INPUT START
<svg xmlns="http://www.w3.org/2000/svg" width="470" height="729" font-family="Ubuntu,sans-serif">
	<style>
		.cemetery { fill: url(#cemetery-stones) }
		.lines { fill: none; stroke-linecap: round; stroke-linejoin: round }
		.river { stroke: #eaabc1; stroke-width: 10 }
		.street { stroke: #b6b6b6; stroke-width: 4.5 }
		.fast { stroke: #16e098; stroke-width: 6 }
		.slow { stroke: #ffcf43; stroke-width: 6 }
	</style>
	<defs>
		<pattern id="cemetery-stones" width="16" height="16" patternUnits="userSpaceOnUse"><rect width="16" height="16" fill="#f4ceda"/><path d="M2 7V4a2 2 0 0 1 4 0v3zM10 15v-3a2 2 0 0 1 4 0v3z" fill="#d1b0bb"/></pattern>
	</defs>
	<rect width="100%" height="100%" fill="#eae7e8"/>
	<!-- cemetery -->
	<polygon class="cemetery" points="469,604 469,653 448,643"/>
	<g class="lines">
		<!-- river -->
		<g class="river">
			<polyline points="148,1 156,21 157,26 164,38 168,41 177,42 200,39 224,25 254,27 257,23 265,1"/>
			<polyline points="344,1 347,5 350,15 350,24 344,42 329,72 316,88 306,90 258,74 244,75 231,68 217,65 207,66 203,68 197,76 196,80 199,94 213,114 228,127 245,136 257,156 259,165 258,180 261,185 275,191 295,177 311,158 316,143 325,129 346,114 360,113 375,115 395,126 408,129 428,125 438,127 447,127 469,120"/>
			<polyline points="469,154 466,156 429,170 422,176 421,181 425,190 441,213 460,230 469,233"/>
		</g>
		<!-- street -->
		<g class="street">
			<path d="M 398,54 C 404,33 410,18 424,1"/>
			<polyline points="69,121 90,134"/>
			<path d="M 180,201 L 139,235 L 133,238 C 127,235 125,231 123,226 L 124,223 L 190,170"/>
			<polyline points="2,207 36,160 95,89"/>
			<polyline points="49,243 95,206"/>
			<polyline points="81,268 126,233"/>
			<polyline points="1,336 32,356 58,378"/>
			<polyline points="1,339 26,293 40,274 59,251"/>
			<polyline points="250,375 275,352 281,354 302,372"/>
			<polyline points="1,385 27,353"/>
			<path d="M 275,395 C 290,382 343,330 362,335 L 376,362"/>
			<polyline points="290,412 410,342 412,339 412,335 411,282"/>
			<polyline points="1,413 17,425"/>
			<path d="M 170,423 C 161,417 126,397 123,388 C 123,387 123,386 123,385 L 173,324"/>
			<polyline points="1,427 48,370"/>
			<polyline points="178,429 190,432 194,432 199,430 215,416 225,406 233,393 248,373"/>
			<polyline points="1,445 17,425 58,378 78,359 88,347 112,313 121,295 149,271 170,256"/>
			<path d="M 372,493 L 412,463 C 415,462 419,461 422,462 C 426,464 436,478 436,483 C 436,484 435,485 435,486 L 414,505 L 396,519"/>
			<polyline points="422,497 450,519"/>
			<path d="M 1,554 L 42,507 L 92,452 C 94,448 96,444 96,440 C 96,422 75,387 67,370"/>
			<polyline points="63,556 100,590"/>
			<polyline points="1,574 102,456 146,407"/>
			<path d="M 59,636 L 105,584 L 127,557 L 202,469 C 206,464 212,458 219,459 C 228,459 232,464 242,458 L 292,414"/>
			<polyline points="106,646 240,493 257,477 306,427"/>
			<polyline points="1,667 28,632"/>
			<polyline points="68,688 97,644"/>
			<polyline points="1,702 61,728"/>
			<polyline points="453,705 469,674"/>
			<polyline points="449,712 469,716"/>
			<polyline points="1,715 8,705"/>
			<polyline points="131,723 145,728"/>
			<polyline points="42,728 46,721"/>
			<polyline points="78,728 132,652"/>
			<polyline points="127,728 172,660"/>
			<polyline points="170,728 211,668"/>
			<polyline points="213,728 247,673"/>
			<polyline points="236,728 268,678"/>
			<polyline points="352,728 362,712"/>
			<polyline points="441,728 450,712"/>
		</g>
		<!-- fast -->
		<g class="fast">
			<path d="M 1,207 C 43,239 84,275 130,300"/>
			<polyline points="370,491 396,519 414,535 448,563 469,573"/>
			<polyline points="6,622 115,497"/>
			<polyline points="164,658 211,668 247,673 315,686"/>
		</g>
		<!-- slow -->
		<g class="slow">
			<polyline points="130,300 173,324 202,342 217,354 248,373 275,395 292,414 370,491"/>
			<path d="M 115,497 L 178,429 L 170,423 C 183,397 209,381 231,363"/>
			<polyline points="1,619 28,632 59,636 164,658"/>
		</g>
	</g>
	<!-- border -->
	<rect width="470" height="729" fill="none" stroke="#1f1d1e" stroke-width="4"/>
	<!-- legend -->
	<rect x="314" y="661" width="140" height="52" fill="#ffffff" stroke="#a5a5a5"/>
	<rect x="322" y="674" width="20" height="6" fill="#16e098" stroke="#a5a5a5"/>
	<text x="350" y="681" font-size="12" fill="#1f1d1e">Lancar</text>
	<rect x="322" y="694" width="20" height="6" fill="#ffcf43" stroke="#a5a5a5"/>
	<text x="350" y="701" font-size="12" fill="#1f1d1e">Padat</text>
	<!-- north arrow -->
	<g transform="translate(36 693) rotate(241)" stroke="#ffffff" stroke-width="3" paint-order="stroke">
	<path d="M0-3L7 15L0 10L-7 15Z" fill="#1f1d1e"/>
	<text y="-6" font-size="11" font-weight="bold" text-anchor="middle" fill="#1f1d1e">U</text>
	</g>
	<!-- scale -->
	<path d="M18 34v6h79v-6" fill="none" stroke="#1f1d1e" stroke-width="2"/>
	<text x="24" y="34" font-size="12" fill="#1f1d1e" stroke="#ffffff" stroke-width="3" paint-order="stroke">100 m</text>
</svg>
INPUT END
INPUT START
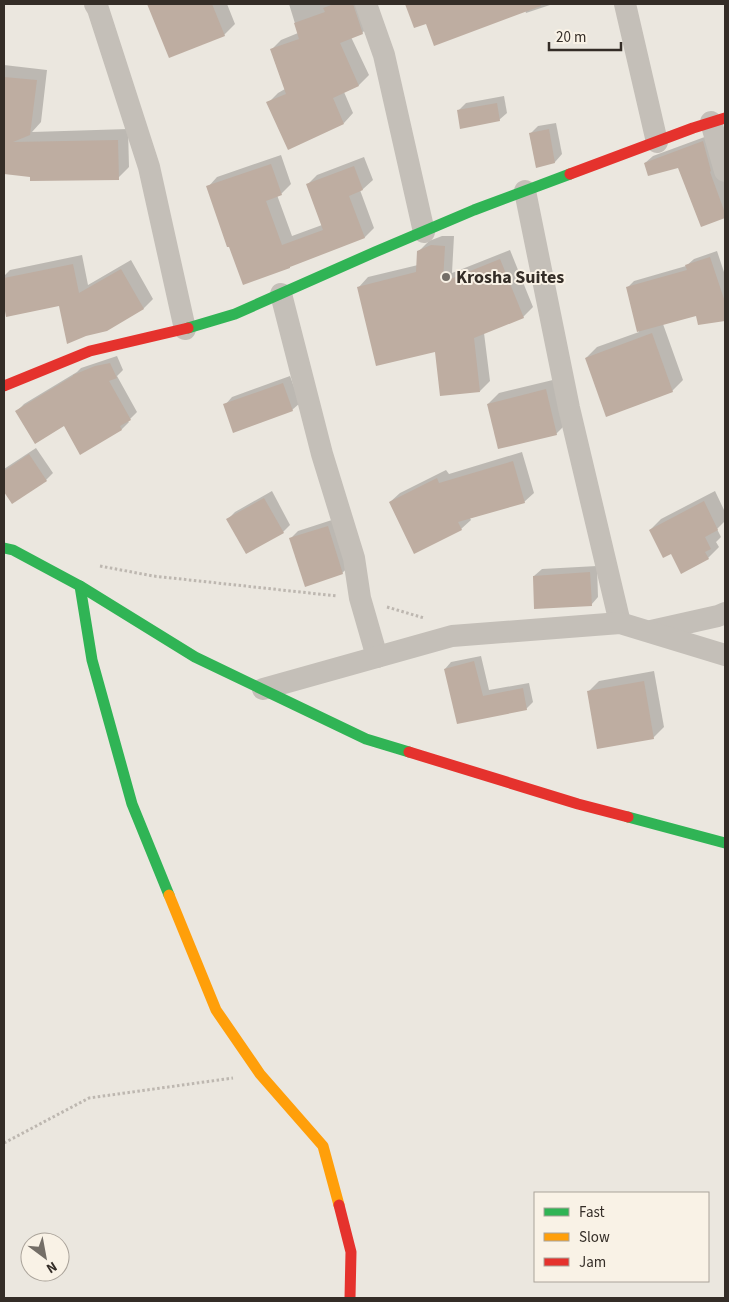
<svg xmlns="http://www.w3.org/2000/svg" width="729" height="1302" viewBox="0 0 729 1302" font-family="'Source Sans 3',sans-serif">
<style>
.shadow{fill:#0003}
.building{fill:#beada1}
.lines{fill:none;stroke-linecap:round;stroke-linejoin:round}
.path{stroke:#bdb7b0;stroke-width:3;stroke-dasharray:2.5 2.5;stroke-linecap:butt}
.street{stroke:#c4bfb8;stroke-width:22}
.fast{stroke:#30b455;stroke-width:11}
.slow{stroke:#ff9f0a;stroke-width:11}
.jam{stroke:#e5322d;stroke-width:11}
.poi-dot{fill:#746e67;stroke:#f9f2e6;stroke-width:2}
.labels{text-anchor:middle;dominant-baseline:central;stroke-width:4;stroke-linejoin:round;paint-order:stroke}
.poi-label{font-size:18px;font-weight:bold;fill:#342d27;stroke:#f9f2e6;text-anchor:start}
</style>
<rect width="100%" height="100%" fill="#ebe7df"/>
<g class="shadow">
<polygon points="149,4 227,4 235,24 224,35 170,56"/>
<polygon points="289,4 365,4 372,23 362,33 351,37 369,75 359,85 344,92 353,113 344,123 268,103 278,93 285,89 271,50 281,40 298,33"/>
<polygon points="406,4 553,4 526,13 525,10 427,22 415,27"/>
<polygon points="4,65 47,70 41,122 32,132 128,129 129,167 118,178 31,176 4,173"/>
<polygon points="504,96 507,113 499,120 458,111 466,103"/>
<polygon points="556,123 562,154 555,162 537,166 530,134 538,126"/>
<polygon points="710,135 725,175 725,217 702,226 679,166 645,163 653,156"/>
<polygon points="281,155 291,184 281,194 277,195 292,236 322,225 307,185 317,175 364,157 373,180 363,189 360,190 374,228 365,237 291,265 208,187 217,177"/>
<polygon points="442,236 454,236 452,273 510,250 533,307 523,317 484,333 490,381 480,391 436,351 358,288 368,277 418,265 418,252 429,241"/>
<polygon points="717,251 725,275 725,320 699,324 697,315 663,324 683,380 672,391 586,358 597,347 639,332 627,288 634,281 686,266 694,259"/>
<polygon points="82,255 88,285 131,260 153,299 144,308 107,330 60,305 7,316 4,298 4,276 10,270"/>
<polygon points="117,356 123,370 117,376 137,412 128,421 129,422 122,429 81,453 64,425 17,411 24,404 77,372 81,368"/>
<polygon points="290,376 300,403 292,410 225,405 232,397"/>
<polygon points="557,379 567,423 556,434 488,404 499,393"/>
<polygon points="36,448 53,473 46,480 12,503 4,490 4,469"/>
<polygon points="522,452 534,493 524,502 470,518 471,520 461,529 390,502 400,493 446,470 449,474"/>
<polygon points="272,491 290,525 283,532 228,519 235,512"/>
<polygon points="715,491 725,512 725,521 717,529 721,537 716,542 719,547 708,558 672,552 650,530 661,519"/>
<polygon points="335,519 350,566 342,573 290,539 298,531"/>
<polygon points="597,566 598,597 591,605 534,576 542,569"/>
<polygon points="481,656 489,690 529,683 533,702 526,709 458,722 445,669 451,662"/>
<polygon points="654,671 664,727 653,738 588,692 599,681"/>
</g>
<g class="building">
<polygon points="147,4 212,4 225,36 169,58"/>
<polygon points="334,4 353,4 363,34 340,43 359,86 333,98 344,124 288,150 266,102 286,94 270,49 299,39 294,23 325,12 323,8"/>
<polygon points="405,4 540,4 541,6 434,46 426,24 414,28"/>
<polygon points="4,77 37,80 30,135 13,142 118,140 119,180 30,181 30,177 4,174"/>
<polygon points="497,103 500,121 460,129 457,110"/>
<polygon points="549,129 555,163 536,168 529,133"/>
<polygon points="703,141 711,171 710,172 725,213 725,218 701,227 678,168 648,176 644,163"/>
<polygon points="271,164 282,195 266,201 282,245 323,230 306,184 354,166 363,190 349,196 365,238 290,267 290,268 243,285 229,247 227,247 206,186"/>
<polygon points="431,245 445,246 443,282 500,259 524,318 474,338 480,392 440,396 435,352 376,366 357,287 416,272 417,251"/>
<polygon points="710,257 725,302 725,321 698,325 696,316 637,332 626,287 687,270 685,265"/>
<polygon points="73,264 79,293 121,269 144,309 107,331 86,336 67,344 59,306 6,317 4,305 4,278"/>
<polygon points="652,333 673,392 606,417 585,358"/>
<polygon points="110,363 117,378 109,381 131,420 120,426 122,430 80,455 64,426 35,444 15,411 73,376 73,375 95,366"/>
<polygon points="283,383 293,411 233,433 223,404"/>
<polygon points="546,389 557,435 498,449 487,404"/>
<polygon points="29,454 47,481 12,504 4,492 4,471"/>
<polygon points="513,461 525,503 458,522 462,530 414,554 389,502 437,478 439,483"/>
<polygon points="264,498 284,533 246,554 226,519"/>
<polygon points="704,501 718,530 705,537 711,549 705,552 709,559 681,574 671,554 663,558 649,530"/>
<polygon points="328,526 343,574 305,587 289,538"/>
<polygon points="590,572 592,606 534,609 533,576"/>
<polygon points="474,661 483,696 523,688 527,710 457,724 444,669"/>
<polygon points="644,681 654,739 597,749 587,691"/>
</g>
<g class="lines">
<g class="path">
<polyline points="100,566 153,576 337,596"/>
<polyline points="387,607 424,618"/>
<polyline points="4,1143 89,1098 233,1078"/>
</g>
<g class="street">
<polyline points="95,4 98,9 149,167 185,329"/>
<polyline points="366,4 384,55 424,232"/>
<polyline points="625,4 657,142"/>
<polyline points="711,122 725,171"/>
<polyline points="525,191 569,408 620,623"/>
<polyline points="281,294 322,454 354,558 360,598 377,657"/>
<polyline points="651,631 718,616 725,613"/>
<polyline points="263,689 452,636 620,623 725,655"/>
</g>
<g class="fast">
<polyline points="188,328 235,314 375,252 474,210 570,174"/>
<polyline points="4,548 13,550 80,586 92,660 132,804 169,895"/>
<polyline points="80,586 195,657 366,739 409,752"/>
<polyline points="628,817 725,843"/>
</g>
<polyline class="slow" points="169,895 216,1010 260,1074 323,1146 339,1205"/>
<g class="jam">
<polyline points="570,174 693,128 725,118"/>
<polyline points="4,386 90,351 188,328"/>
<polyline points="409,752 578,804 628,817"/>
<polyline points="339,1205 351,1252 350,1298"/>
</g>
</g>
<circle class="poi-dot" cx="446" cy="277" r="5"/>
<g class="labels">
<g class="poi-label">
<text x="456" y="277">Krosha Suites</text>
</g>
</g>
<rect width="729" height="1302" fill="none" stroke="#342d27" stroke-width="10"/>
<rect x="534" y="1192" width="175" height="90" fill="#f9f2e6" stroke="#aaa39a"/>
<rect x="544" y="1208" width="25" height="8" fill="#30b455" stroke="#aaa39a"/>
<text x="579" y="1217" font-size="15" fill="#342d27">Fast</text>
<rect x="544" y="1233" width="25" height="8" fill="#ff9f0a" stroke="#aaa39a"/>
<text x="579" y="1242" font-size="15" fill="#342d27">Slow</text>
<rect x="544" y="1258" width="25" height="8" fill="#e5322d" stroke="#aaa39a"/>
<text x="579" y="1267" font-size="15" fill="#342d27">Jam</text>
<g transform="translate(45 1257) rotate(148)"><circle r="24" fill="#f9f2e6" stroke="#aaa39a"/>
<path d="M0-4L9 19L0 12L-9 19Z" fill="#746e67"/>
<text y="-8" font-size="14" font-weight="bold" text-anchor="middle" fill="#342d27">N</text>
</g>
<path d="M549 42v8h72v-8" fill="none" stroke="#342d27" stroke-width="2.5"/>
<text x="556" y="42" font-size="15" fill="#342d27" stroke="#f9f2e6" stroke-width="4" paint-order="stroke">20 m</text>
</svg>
INPUT END
◆ WHAT YOU WILL DO ◆
Beginning with the line holding "173,324 202,342 217,354" and ending with the line holding "<!-- north arrow -->", write out the stretch of material above exactly; add no further lines.

◆ SOLUTION TO THIS PROBLEM ◆
			<polyline points="130,300 173,324 202,342 217,354 248,373 275,395 292,414 370,491"/>
			<path d="M 115,497 L 178,429 L 170,423 C 183,397 209,381 231,363"/>
			<polyline points="1,619 28,632 59,636 164,658"/>
		</g>
	</g>
	<!-- border -->
	<rect width="470" height="729" fill="none" stroke="#1f1d1e" stroke-width="4"/>
	<!-- legend -->
	<rect x="314" y="661" width="140" height="52" fill="#ffffff" stroke="#a5a5a5"/>
	<rect x="322" y="674" width="20" height="6" fill="#16e098" stroke="#a5a5a5"/>
	<text x="350" y="681" font-size="12" fill="#1f1d1e">Lancar</text>
	<rect x="322" y="694" width="20" height="6" fill="#ffcf43" stroke="#a5a5a5"/>
	<text x="350" y="701" font-size="12" fill="#1f1d1e">Padat</text>
	<!-- north arrow -->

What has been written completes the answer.